[Aufgabe]
Schreiben Sie den folgenden Textauszug über die Finanzlage der Stadt Hameln im Anschluss an seinen letzten Satz weiter.

Dennoch haben wir in den finanziell „guten Zeiten“ unserer Stadt einen Standard an Infrastruktur aufgebaut, den wir in den finanziell immer angespannter werdenden Zeiten auf Dauer in dieser Form nicht aufrechterhalten können. Dieses hat in sehr drastischer Form der Bürgermeister der Stadt Hameln, Herr Herbert Rode, in der Dewezet am 19.05.2010 dargelegt, wonach er auch bereit ist, unpopuläre Wege zu gehen, beispielsweise wenn es um Kultur oder Badeeinrichtungen geht. An dieser Stelle ist dann aber auch einzuflechten, dass derartige in Aussicht gestellte und angekündigte Konsequenzen der SPD dann aber bei der diesmaligen Haushaltsberatung überhaupt nicht gezogen wurden.

[Datenauszüge]

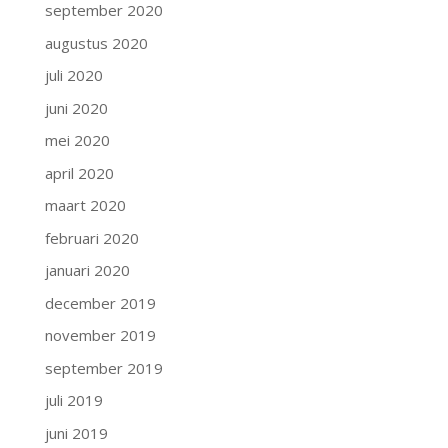
september 2020
augustus 2020
juli 2020
juni 2020
mei 2020
april 2020
maart 2020
februari 2020
januari 2020
december 2019
november 2019
september 2019
juli 2019
juni 2019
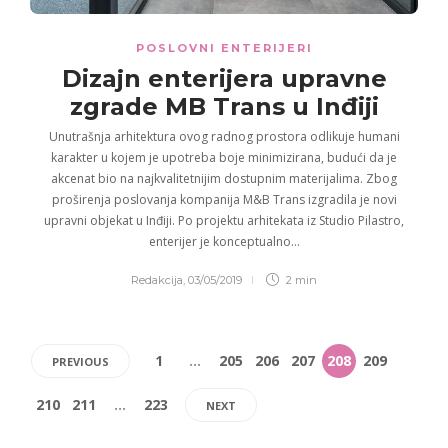
POSLOVNI ENTERIJERI
Dizajn enterijera
upravne
zgrade
MB Trans
u Inđiji
Unutrašnja arhitektura ovog radnog prostora odlikuje humani
karakter u kojem je upotreba boje minimizirana, budući da je
akcenat bio na najkvalitetnijim dostupnim materijalima. Zbog
proširenja poslovanja kompanija M&B Trans izgradila je novi
upravni objekat u Inđiji. Po projektu arhitekata iz Studio Pilastro,
enterijer je konceptualno…
Redakcija
,
03/05/2019
2 min
1
…
205
206
207
208
209
PREVIOUS
210
211
…
223
NEXT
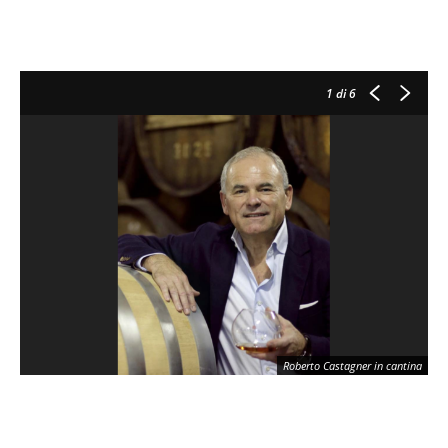
1
di 6
Roberto Castagner in cantina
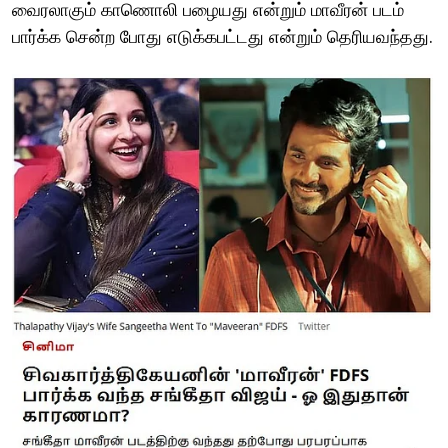
வைரலாகும் காணொலி பழையது என்றும் மாவீரன் படம்
பார்க்க சென்ற போது எடுக்கபட்டது என்றும் தெரியவந்தது.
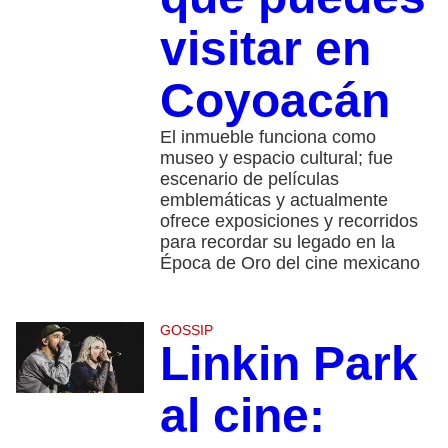
visitar en
Coyoacán
El inmueble funciona como
museo y espacio cultural; fue
escenario de películas
emblemáticas y actualmente
ofrece exposiciones y recorridos
para recordar su legado en la
Época de Oro del cine mexicano
GOSSIP
Linkin Park
al cine:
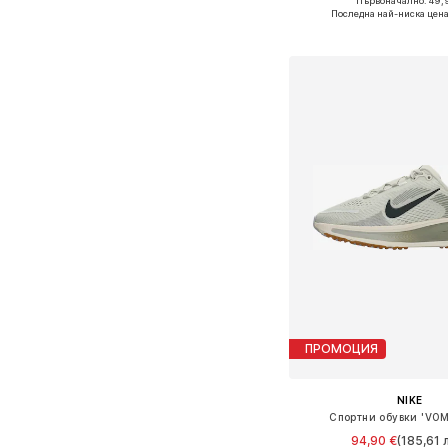
Първоначално: 49,
Предлага се в много 
Последна най-ниска цена
Добави в кошн
ПРОМОЦИЯ
NIKE
Спортни обувки 'VOM
94,90 €
(185,61 л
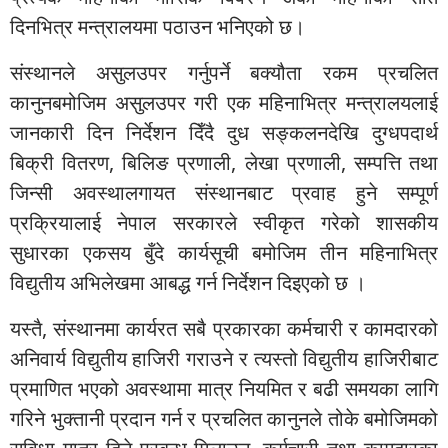
दिनभित्र मन्त्रालयमा पठाउन भनिएको छ।
संस्थानले असुलउपर गर्नुपर्ने बक्यौता रकम प्रचलित
कानुनबमोजिम असुलउपर गरी एक महिनाभित्र मन्त्रालयलाई
जानकारी दिन निर्देशन दिँदै दुध सङ्कलनदेखि दुग्धपदार्थ
बिक्री वितरण, बिलिङ प्रणाली, लेखा प्रणाली, सम्पत्ति तथा
जिन्सी अवस्थालगायत संस्थानबाट प्रवाह हुने सम्पूर्ण
प्रक्रियालाई नेपाल सरकारले स्वीकृत गरेको शासकीय
सुधारका एकसय बुँदे कार्यसूची बमोजिम तीन महिनाभित्र
विद्युतीय अभिलेखमा आबद्ध गर्न निर्देशन दिइएको छ ।
यस्तै, संस्थानमा कार्यरत सबै प्रकारका कर्मचारी र कामदारको
अनिवार्य विद्युतीय हाजिरी गराउने र त्यस्तो विद्युतीय हाजिरीबाट
प्रमाणित भएको अवस्थामा मात्र नियमित र बढी समयका लागि
गरिने भुक्तानी प्रदान गर्न र प्रचलित कानुनले तोके बमोजिमको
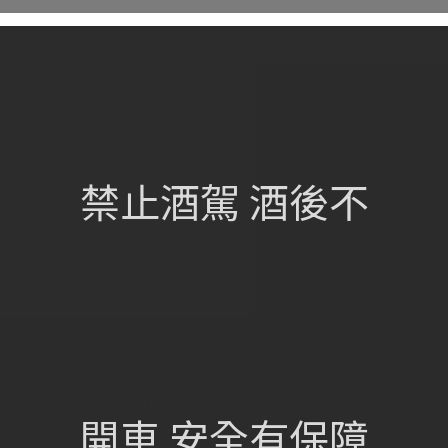
網站總覽
首頁
關於我們
禁止酒駕 酒後不
葡萄酒單
瀏覽收藏
認識酒莊
訂購流程
聯絡我們
興饗股份有限公司
開車 安全有保障
105 台北市松山區民族東路675號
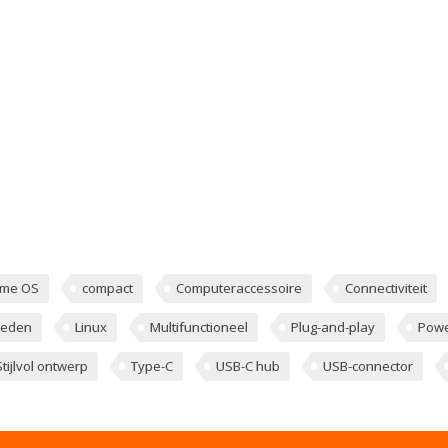
ome OS
compact
Computeraccessoire
Connectiviteit
heden
Linux
Multifunctioneel
Plug-and-play
Powe
Stijlvol ontwerp
Type-C
USB-C hub
USB-connector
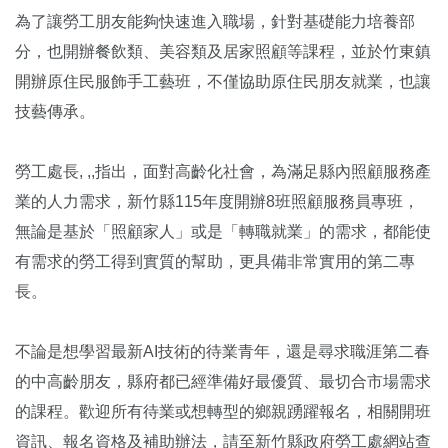
為了讓勞工朋友能夠快速進入職場，針對基礎能力培養部
分，也開辦餐飲類、美容類及居家照顧等課程，並於竹東鎮
開辦原住民服飾手工藝班，不僅協助原住民朋友就業，也讓
技藝傳承。
勞工處長, ,,指出，面對高齡化社會，為滿足縣內照顧服務產
業的人力需求，新竹縣115年度開辦8班照顧服務員專班，
無論是基於「照顧家人」或是「轉職就業」的需求，都能使
有需求的勞工得到實質的幫助，更具備非常實用的第二專
長。
不論是想學習最新AI技術的待業青年，還是尋求職涯第二春
的中高齡朋友，縣府都已經準備好最優質、最切合市場需求
的課程。歡迎所有待業或想轉型的鄉親踴躍報名，相關開班
資訊、報名資格及補助辦法，請至新竹縣政府勞工處網站查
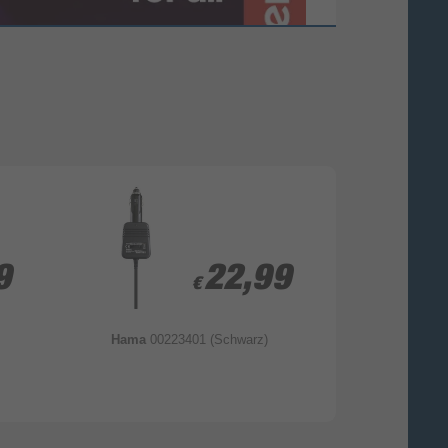
9
9
22,99
22,99
€
€
Hama
00223401 (Schwarz)
Hama
00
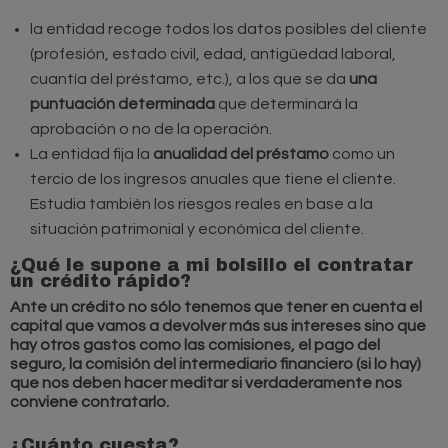
la entidad recoge todos los datos posibles del cliente
(profesión, estado civil, edad, antigüedad laboral,
cuantía del préstamo, etc.), a los que se da
una
puntuación determinada
que determinará la
aprobación o no de la operación.
La entidad fija la
anualidad del préstamo
como un
tercio de los ingresos anuales que tiene el cliente.
Estudia también los riesgos reales en base a la
situación patrimonial y económica del cliente.
¿Qué le supone a mi bolsillo el contratar
un crédito rápido?
Ante un crédito no sólo tenemos que tener en cuenta el
capital que vamos a devolver más sus intereses sino que
hay otros gastos como las comisiones, el pago del
seguro, la comisión del intermediario financiero (si lo hay)
que nos deben hacer meditar si verdaderamente nos
conviene contratarlo.
¿Cuánto cuesta?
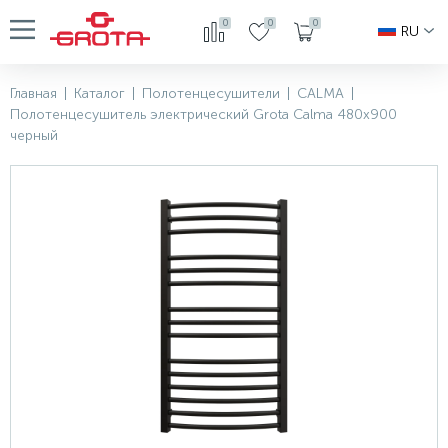
0
0
0
RU
Главная
|
Каталог
|
Полотенцесушители
|
CALMA
|
Полотенцесушитель электрический Grota Calma 480x900
черный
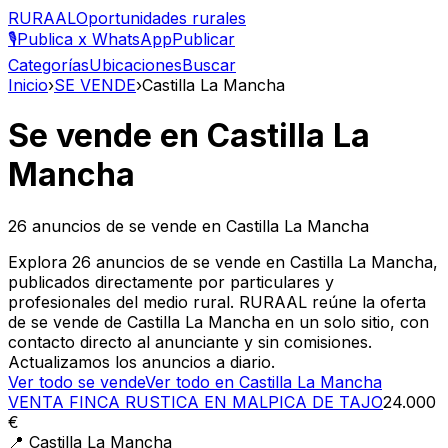
RURAAL
Oportunidades rurales
🎙️
Publica x WhatsApp
Publicar
Categorías
Ubicaciones
Buscar
Inicio
›
SE VENDE
›
Castilla La Mancha
Se vende
en
Castilla La
Mancha
26
anuncios de
se vende
en
Castilla La Mancha
Explora 26 anuncios de se vende en Castilla La Mancha,
publicados directamente por particulares y
profesionales del medio rural. RURAAL reúne la oferta
de se vende de Castilla La Mancha en un solo sitio, con
contacto directo al anunciante y sin comisiones.
Actualizamos los anuncios a diario.
Ver todo
se vende
Ver todo en
Castilla La Mancha
VENTA FINCA RUSTICA EN MALPICA DE TAJO
24.000
€
📍
Castilla La Mancha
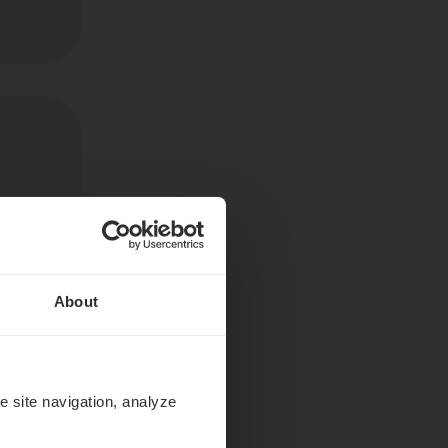
About
e site navigation, analyze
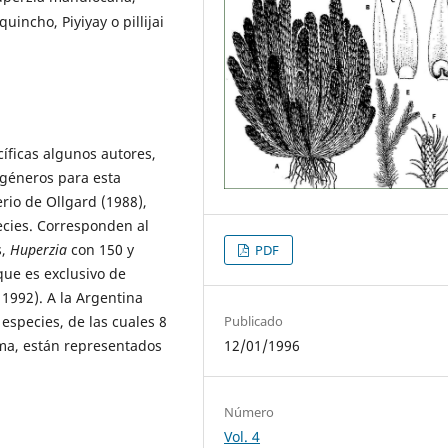
incho, Piyiyay o pillijai
íficas algunos autores,
 géneros para esta
erio de Ollgard (1988),
ecies. Corresponden al
s,
Huperzia
con 150 y
PDF
ue es exclusivo de
 1992). A la Argentina
especies, de las cuales 8
Publicado
rma, están representados
12/01/1996
Número
Vol. 4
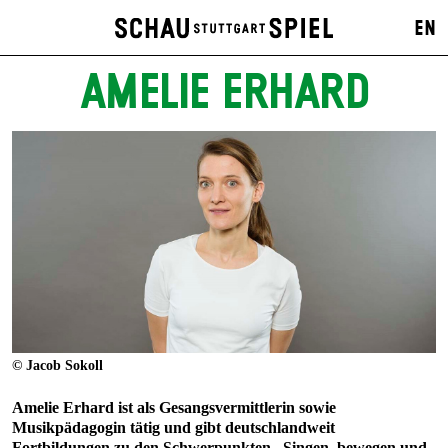
EN
AMELIE ERHARD
© Jacob Sokoll
Amelie Erhard ist als Gesangsvermittlerin sowie
Musikpädagogin tätig und gibt deutschlandweit
Fortbildungen zu den Schwerpunkten „Singen, bewegen und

[Ergebnis]
Es ist von einigen Ratsmitgliedern auch nicht ehrlich, nun immer nur die „Schuld“ der Bundes- und der Landespolitik zuzuweisen. Zwar gehen wir als CDU auch davon aus, dass es eine Kommunalfinanzreform geben wird. Es soll doch aber keiner glauben, dass diese Kommunalfinanzreform dazu führen wird, dass nun auf einmal plötzlich die Kommunen über ausgeglichene Haushalte verfügen werden.
Dieses unabhängig davon, welche Parteifarbe in Hannover oder Berlin regiert. Wer sich hier öffentlich äußert, dass nur durch eine Kommunalfinanzreform der städtische Haushalt saniert werden könne, sagt den Bürgerinnen und Bürgern nicht die Wahrheit sondern versucht auch von politisch selbstverursachten Entscheidungen aus der Vergangenheit und der aktuellen Gegenwart abzulenken.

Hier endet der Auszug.